== WORK REQUIRED ==
Nothing but the lines from the one with "X87761000Y-116078000D03*" through the final line of the entries should appear in the answer, copied exactly and without pictures.

Start of Block

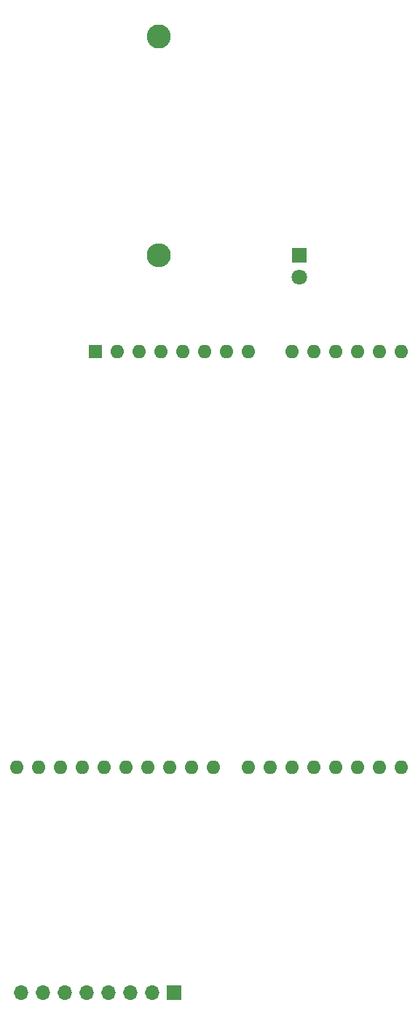
<source format=gbr>
%TF.GenerationSoftware,KiCad,Pcbnew,8.0.4*%
%TF.CreationDate,2025-01-03T11:27:22+01:00*%
%TF.ProjectId,miso_mosi,6d69736f-5f6d-46f7-9369-2e6b69636164,rev?*%
%TF.SameCoordinates,Original*%
%TF.FileFunction,Soldermask,Bot*%
%TF.FilePolarity,Negative*%
%FSLAX46Y46*%
G04 Gerber Fmt 4.6, Leading zero omitted, Abs format (unit mm)*
G04 Created by KiCad (PCBNEW 8.0.4) date 2025-01-03 11:27:22*
%MOMM*%
%LPD*%
G01*
G04 APERTURE LIST*
%ADD10R,1.800000X1.800000*%
%ADD11C,1.800000*%
%ADD12R,1.700000X1.700000*%
%ADD13O,1.700000X1.700000*%
%ADD14C,2.800000*%
%ADD15O,2.800000X2.800000*%
%ADD16R,1.600000X1.600000*%
%ADD17O,1.600000X1.600000*%
G04 APERTURE END LIST*
D10*
%TO.C,D1*%
X105319000Y-56662000D03*
D11*
X105319000Y-59202000D03*
%TD*%
D12*
%TO.C,RFID_RC522*%
X90790000Y-142183000D03*
D13*
X88250000Y-142183000D03*
X85710000Y-142183000D03*
X83170000Y-142183000D03*
X80630000Y-142183000D03*
X78090000Y-142183000D03*
X75550000Y-142183000D03*
X73010000Y-142183000D03*
%TD*%
D14*
%TO.C,R1*%
X89027000Y-31242000D03*
D15*
X89027000Y-56642000D03*
%TD*%
D16*
%TO.C,A1*%
X81661000Y-67818000D03*
D17*
X84201000Y-67818000D03*
X86741000Y-67818000D03*
X89281000Y-67818000D03*
X91821000Y-67818000D03*
X94361000Y-67818000D03*
X96901000Y-67818000D03*
X99441000Y-67818000D03*
X104521000Y-67818000D03*
X107061000Y-67818000D03*
X109601000Y-67818000D03*
X112141000Y-67818000D03*
X114681000Y-67818000D03*
X117221000Y-67818000D03*
X117221000Y-116078000D03*
X114681000Y-116078000D03*
X112141000Y-116078000D03*
X109601000Y-116078000D03*
X107061000Y-116078000D03*
X104521000Y-116078000D03*
X101981000Y-116078000D03*
X99441000Y-116078000D03*
X95381000Y-116078000D03*
X92841000Y-116078000D03*
X90301000Y-116078000D03*
X87761000Y-116078000D03*
X85221000Y-116078000D03*
X82681000Y-116078000D03*
X80141000Y-116078000D03*
X77601000Y-116078000D03*
X75061000Y-116078000D03*
X72521000Y-116078000D03*
%TD*%
M02*

</source>
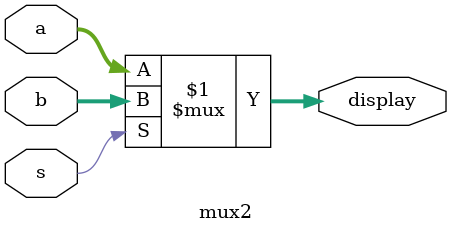
<source format=sv>
module mux2 (input logic s,
			input logic [11:0]a,b,
			output logic [11:0]display);
			
			assign display = s?b:a;
			
			endmodule
</source>
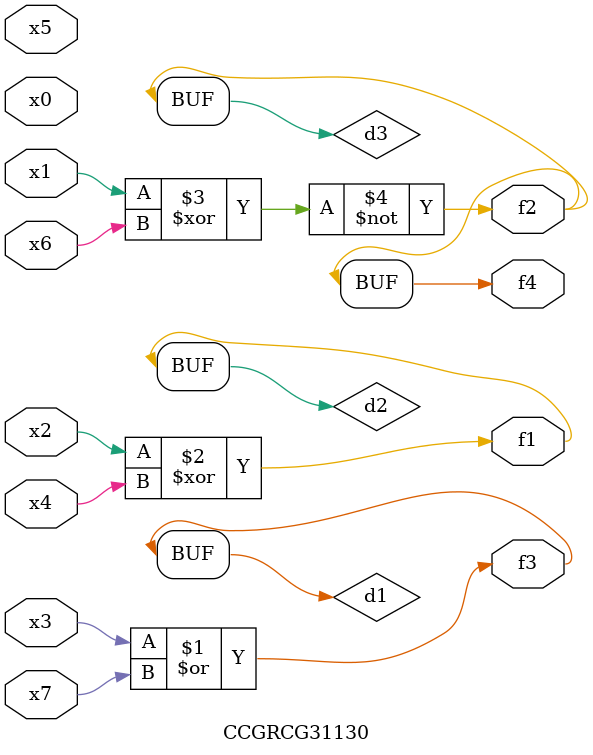
<source format=v>
module CCGRCG31130(
	input x0, x1, x2, x3, x4, x5, x6, x7,
	output f1, f2, f3, f4
);

	wire d1, d2, d3;

	or (d1, x3, x7);
	xor (d2, x2, x4);
	xnor (d3, x1, x6);
	assign f1 = d2;
	assign f2 = d3;
	assign f3 = d1;
	assign f4 = d3;
endmodule

</source>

End of Block

== RESPONSE BELOW ==
X87761000Y-116078000D03*
X85221000Y-116078000D03*
X82681000Y-116078000D03*
X80141000Y-116078000D03*
X77601000Y-116078000D03*
X75061000Y-116078000D03*
X72521000Y-116078000D03*
%TD*%
M02*

</source>
<source format=sv>
module mux2 (input logic s,
			input logic [11:0]a,b,
			output logic [11:0]display);
			
			assign display = s?b:a;
			
			endmodule
</source>
<source format=v>
module CCGRCG31130(
	input x0, x1, x2, x3, x4, x5, x6, x7,
	output f1, f2, f3, f4
);

	wire d1, d2, d3;

	or (d1, x3, x7);
	xor (d2, x2, x4);
	xnor (d3, x1, x6);
	assign f1 = d2;
	assign f2 = d3;
	assign f3 = d1;
	assign f4 = d3;
endmodule

</source>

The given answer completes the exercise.